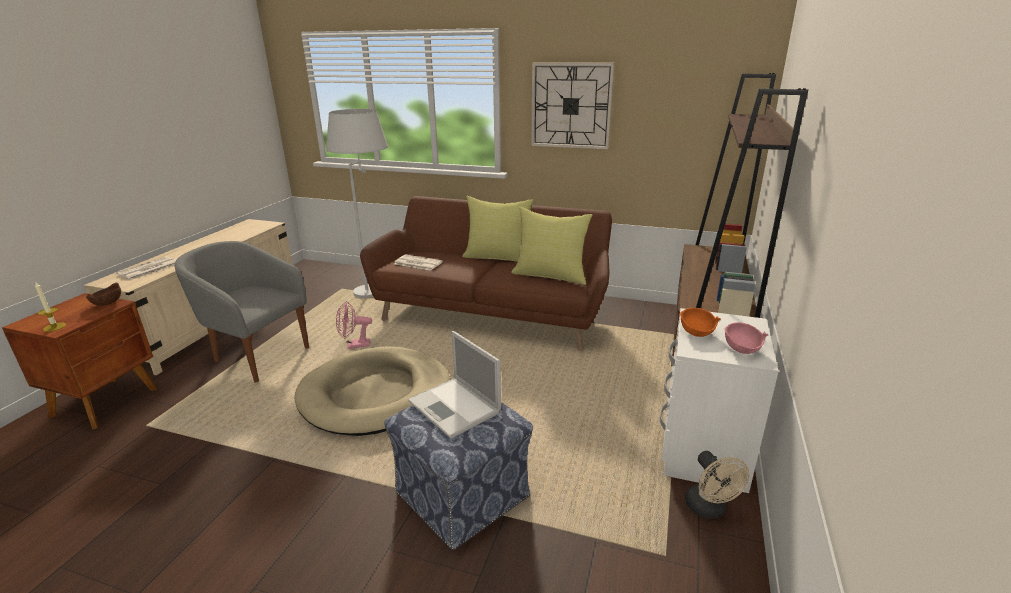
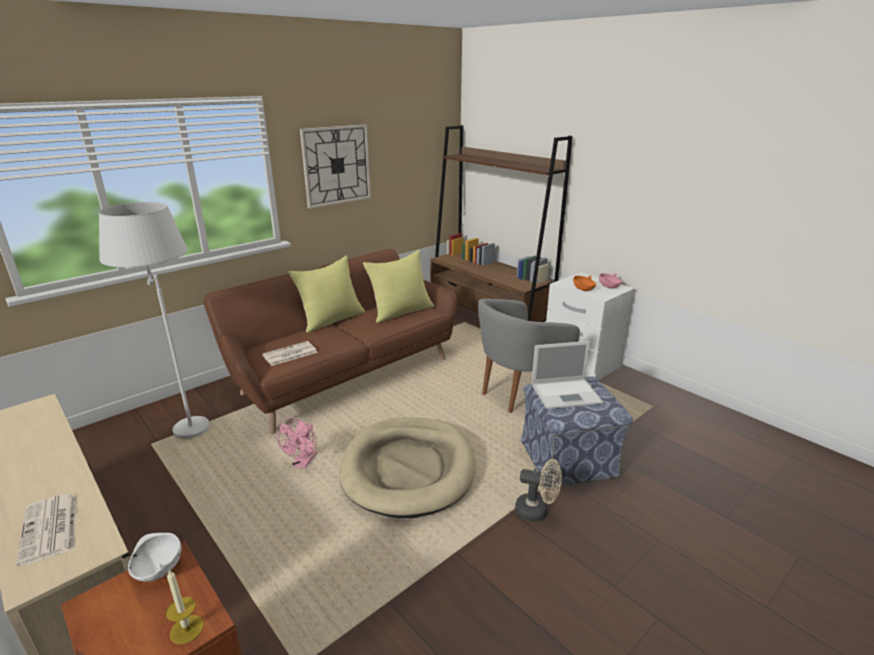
camera: 60 degrees left, 0 degrees up
(107, 303) = (158, 570): brown bowl -> white bowl
(257, 357) = (237, 542): grey armchair -> grey armchair (518, 393)
(709, 509) = (627, 381): beige fan -> beige fan (537, 511)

Exercise instructions:
Repeat the listing word for word, and skip every picture it contains.

Exercise answer:
camera: 60 degrees left, 0 degrees up
(107, 303) = (158, 570): brown bowl -> white bowl
(257, 357) = (237, 542): grey armchair -> grey armchair (518, 393)
(709, 509) = (627, 381): beige fan -> beige fan (537, 511)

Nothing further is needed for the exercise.